Das weiß man alles nicht. Also muß man sie fragen - die SPD, das Wahlvolk in Hessen.



Wenn bei einem PC nichts mehr läuft, dann versucht man es mit einem Reset. Man startet neu. Genau das ist jetzt in Hessen erforderlich. Oder sagen wir: Es wäre jetzt eigentlich erforderlich. Der Einfachheit und der Lesbarkeit wegen verzichte ich im folgenden auf den Konditionalis, der realistisch wäre.

Statt daß Frau Ypsilanti die Entscheidungen für die SPD trifft und diese die Entscheidungen, die dem Wähler zugestanden hätten, muß wieder in der Reihenfolge entschieden werden, die in einem demokratischen Rechtsstaat vorgesehen ist:

Erstens muß die hessische SPD auf ihrem für den 29. März vorgesehenen Sonderparteitag den Wählern bindend sagen, ob und ggf. in welcher Form sie mit den Kommunisten zusammenarbeiten will, oder ob sie das nicht tun wird.

Will sie es nicht, dann muß sie das konsequent nicht wollen, also auch eine Duldung durch die Kommunisten ausschließen.
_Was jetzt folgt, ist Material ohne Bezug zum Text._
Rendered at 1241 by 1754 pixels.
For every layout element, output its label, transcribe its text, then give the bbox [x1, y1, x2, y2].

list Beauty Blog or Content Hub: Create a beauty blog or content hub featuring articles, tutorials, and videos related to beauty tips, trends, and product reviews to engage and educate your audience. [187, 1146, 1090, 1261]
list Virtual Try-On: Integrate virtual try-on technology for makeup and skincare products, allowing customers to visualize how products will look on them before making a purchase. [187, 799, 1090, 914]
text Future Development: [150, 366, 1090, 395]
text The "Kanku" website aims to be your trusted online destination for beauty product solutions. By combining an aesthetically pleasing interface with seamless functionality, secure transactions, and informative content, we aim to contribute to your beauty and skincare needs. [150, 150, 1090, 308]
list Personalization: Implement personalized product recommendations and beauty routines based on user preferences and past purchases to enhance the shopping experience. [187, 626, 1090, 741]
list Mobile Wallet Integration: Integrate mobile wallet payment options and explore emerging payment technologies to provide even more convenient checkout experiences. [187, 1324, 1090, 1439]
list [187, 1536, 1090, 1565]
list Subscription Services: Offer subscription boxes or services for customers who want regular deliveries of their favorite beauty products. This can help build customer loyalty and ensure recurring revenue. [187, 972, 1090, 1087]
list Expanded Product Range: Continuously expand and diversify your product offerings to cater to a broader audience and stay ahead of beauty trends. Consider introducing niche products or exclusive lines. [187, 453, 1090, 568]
Denn eine Duldung bedeutet eine faktische Zusammenarbeit; sie bedeutet die Mitbeteiligung der Kommunisten am Regieren, wenn auch nicht ihre personelle Vertretung in der Regierung. Gregor Gysi hat das ja - etwas voreilig und unbedacht - klargemacht ("Wir wählen ja nicht blind irgendwelche Namen, die sie uns vorgibt".)
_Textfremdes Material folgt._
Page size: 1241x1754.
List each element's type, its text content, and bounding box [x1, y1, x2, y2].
Nach Lage der Dinge wird die SPD sich für eine Zusammenarbeit mit "Die Linke" entscheiden. Tut sie es, dann werden sich bei den anschließenden Neuwahlen - das Verfahren dafür ist in Paragraph 114 der Hessischen Verfassung geregelt; es genügt, daß der geschäftsführenden Regierung Koch das Vertrauen verweigert wird - zwei Lager gegenüberstehen. Entweder haben die Hessen danach eine Volksfront- Regierung, oder sie haben eine liberalkonservative Regierung.

Sollte sich die SPD wider Erwarten gegen eine Zusammenarbeit mit den Kommunisten aussprechen, dann wird man das dem Sonderparteitag wohl abnehmen können. Die Wähler ein zweites Mal zu belügen wird sich selbst die SPD nicht leisten können; bei Strafe ihrer Reduktion auf den Status einer marginalen Partei.
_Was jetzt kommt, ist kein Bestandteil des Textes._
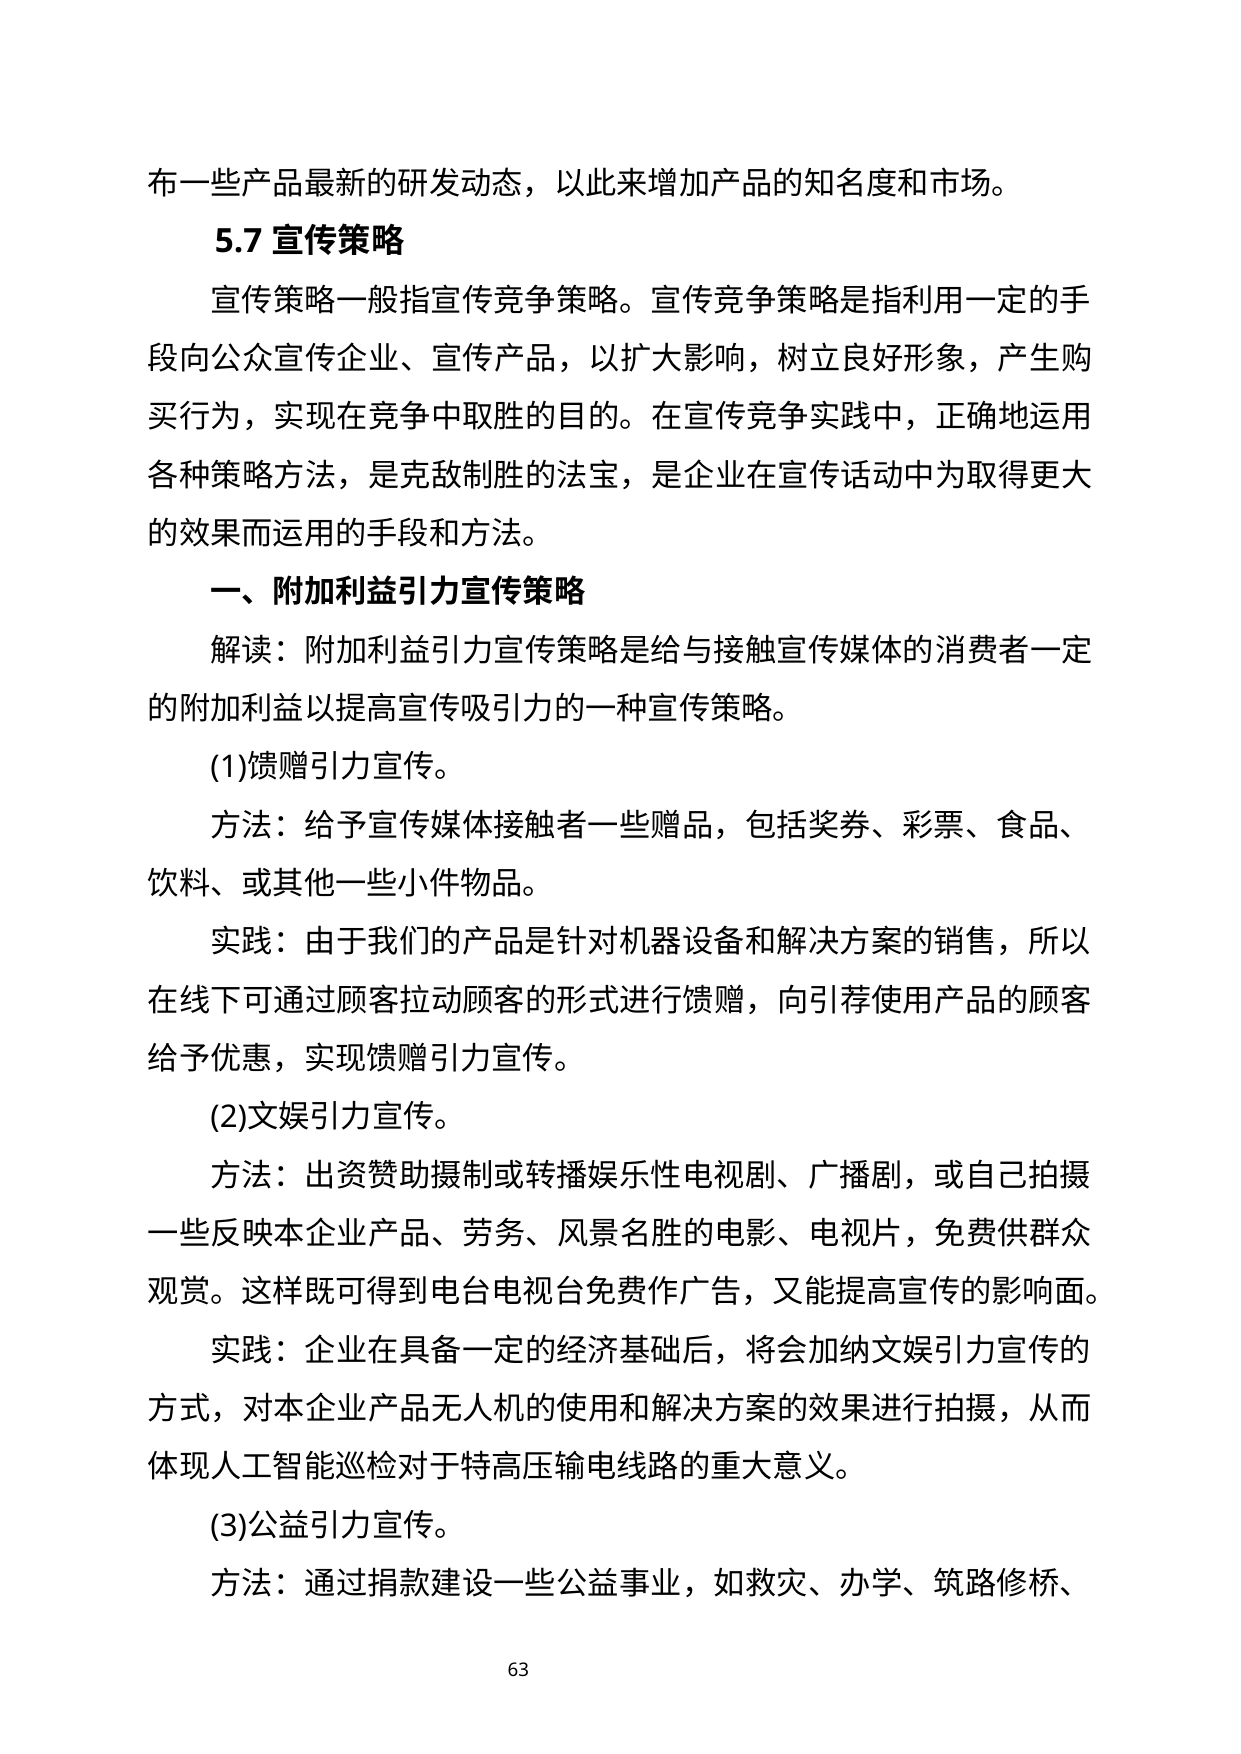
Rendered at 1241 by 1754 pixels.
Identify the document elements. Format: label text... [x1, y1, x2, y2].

In diesem - unwahrscheinlichen - Fall würde es nach den Neuwahlen alle Koalitionsmöglichkeiten geben; natürlich unter Ausschluß der Kommunisten. Denn auch die Grünen und die FDP werden, nach den jetzigen Erfahrungen, für diese Neuwahlen weder die Ampel ausschließen noch eine Jamaika- Koalition.



So wäre es, soweit ich sehe, vernünftig. So könnte man aus dieser Krise, die nicht mehr nur die eines Bundeslandes ist, die nicht mehr nur die einer Partei ist, herauskommen.

Daß es so geschehen wird, halte ich für eher unwahrscheinlich.